PhD Dissertation Defense: Techniques and Solutions for Addressing Ransomware Attacks
Title: PhD Dissertation Defense: Techniques and Solutions for Addressing Ransomware Attacks
Speaker: Amin Kharraz, Northeastern University, College of Computer and Information Science PhD Candidate
Location: Northeastern University, 805 Columbus Avenue, 632 Interdisciplinary Science and Engineering Complex (ISEC), Boston, Massachusetts 02120
Ransomware is a form of extortion-based attack that locks the victim’s digital resources and requests money to release them. Although the concept of ransomware is not new (i.e., such attacks date back at least as far as the 1980s), this type of malware has recently experienced a resurgence in popularity. In fact, over the last few years, a number of high-profile ransomware attacks were reported. Very recently, WannaCry ransomware infected thousands of vulnerable machines around the world, and substantially disrupted critical services such as British healthcare system. Given the size and variety of threats we are facing today, having solutions to effectively detect and analyze unknown ransomware attacks seems necessary.
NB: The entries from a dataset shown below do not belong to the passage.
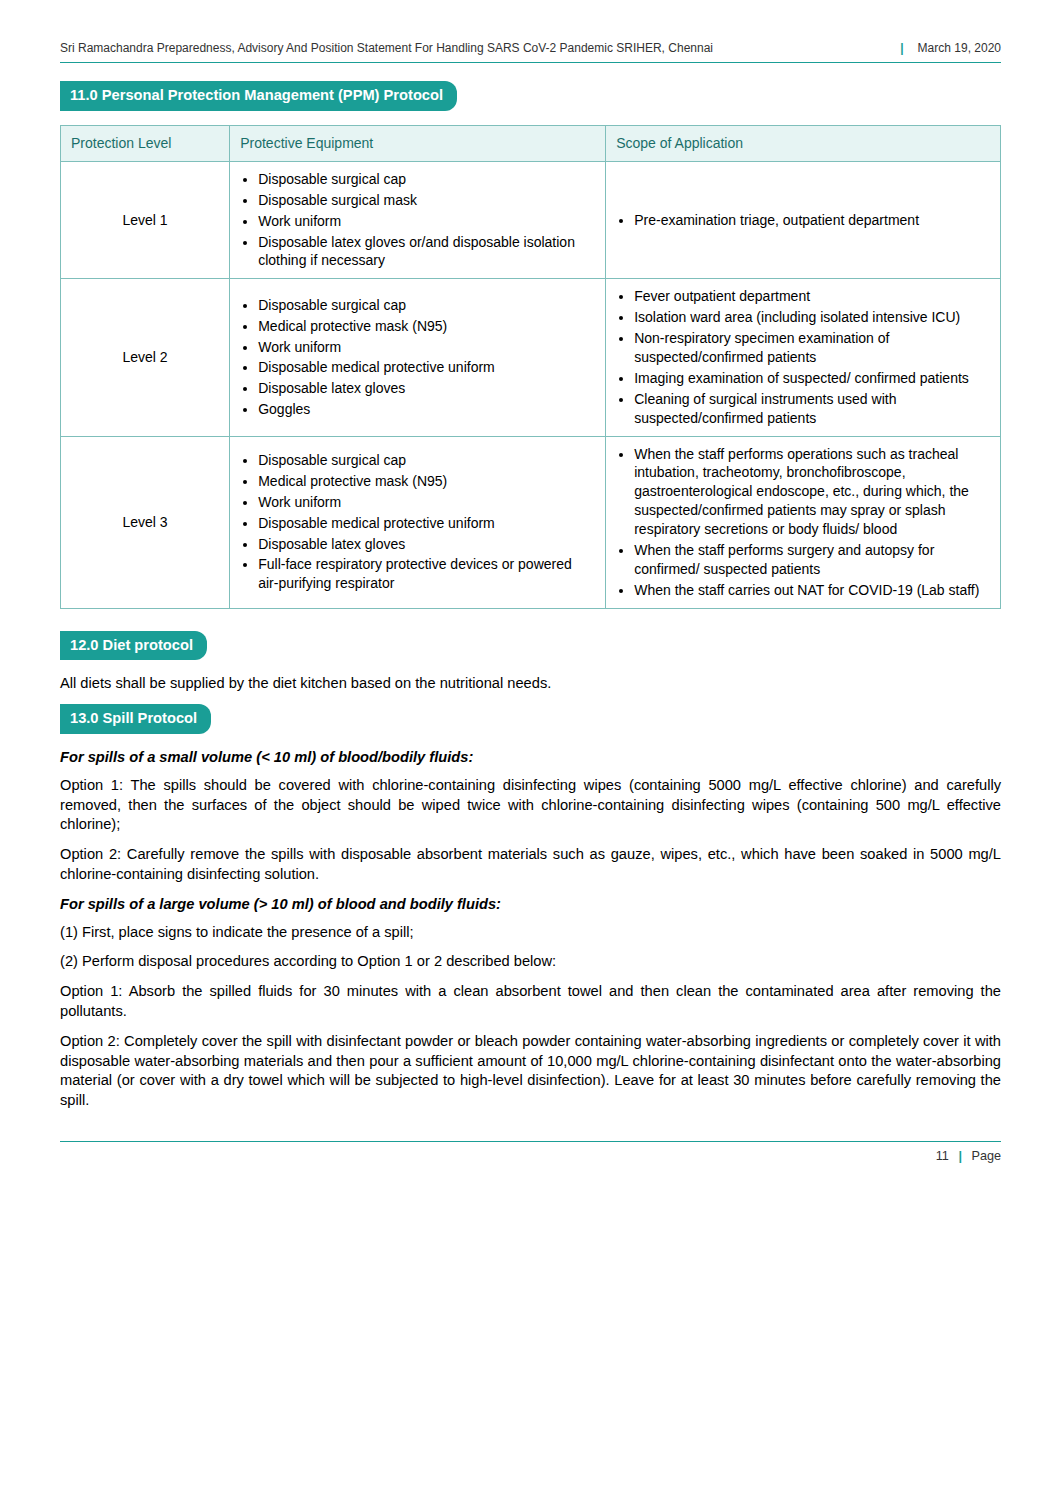Sri Ramachandra Preparedness, Advisory And Position Statement For Handling SARS CoV-2 Pandemic SRIHER, Chennai | March 19, 2020
11.0 Personal Protection Management (PPM) Protocol
| Protection Level | Protective Equipment | Scope of Application |
| --- | --- | --- |
| Level 1 | Disposable surgical cap Disposable surgical mask Work uniform Disposable latex gloves or/and disposable isolation clothing if necessary | Pre-examination triage, outpatient department |
| Level 2 | Disposable surgical cap Medical protective mask (N95) Work uniform Disposable medical protective uniform Disposable latex gloves Goggles | Fever outpatient department Isolation ward area (including isolated intensive ICU) Non-respiratory specimen examination of suspected/confirmed patients Imaging examination of suspected/ confirmed patients Cleaning of surgical instruments used with suspected/confirmed patients |
| Level 3 | Disposable surgical cap Medical protective mask (N95) Work uniform Disposable medical protective uniform Disposable latex gloves Full-face respiratory protective devices or powered air-purifying respirator | When the staff performs operations such as tracheal intubation, tracheotomy, bronchofibroscope, gastroenterological endoscope, etc., during which, the suspected/confirmed patients may spray or splash respiratory secretions or body fluids/ blood When the staff performs surgery and autopsy for confirmed/ suspected patients When the staff carries out NAT for COVID-19 (Lab staff) |
12.0 Diet protocol
All diets shall be supplied by the diet kitchen based on the nutritional needs.
13.0 Spill Protocol
For spills of a small volume (< 10 ml) of blood/bodily fluids:
Option 1: The spills should be covered with chlorine-containing disinfecting wipes (containing 5000 mg/L effective chlorine) and carefully removed, then the surfaces of the object should be wiped twice with chlorine-containing disinfecting wipes (containing 500 mg/L effective chlorine);
Option 2: Carefully remove the spills with disposable absorbent materials such as gauze, wipes, etc., which have been soaked in 5000 mg/L chlorine-containing disinfecting solution.
For spills of a large volume (> 10 ml) of blood and bodily fluids:
(1) First, place signs to indicate the presence of a spill;
(2) Perform disposal procedures according to Option 1 or 2 described below:
Option 1: Absorb the spilled fluids for 30 minutes with a clean absorbent towel and then clean the contaminated area after removing the pollutants.
Option 2: Completely cover the spill with disinfectant powder or bleach powder containing water-absorbing ingredients or completely cover it with disposable water-absorbing materials and then pour a sufficient amount of 10,000 mg/L chlorine-containing disinfectant onto the water-absorbing material (or cover with a dry towel which will be subjected to high-level disinfection). Leave for at least 30 minutes before carefully removing the spill.
11 | Page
In this thesis, we argue that it is possible to develop novel defense mechanisms, and protect user data from a large number of cryptographic ransomware attacks. To support this claim, in the first part of the thesis, we perform an evolutionary-based analysis to understand the destructive behavior of ransomware attacks. We show that by monitoring the interaction of malicious processes with the operating system, it is possible to design practical defense mechanisms that could stop even very successful cryptographic ransomware attacks.
In the second part, we propose a novel dynamic analysis system, called Unveil, that is designed to analyze ransomware attacks, and model their interactions. In the third and the last part, we propose an end-point framework, called Redemption, to protect user data from ransomware attacks. We present an operating system-independent design, and also provide implementation details which show that such lightweight solutions could be integrated into existing operating systems while achieving zero data loss in a large number of successful ransomware attacks.
About the Speaker
Amin is a PhD student in the Information Assurance program at Northeastern University, advised by Professors Engin Kirda and William Robertson. His research interest lies in the area of systems security with focus on malware detection and web.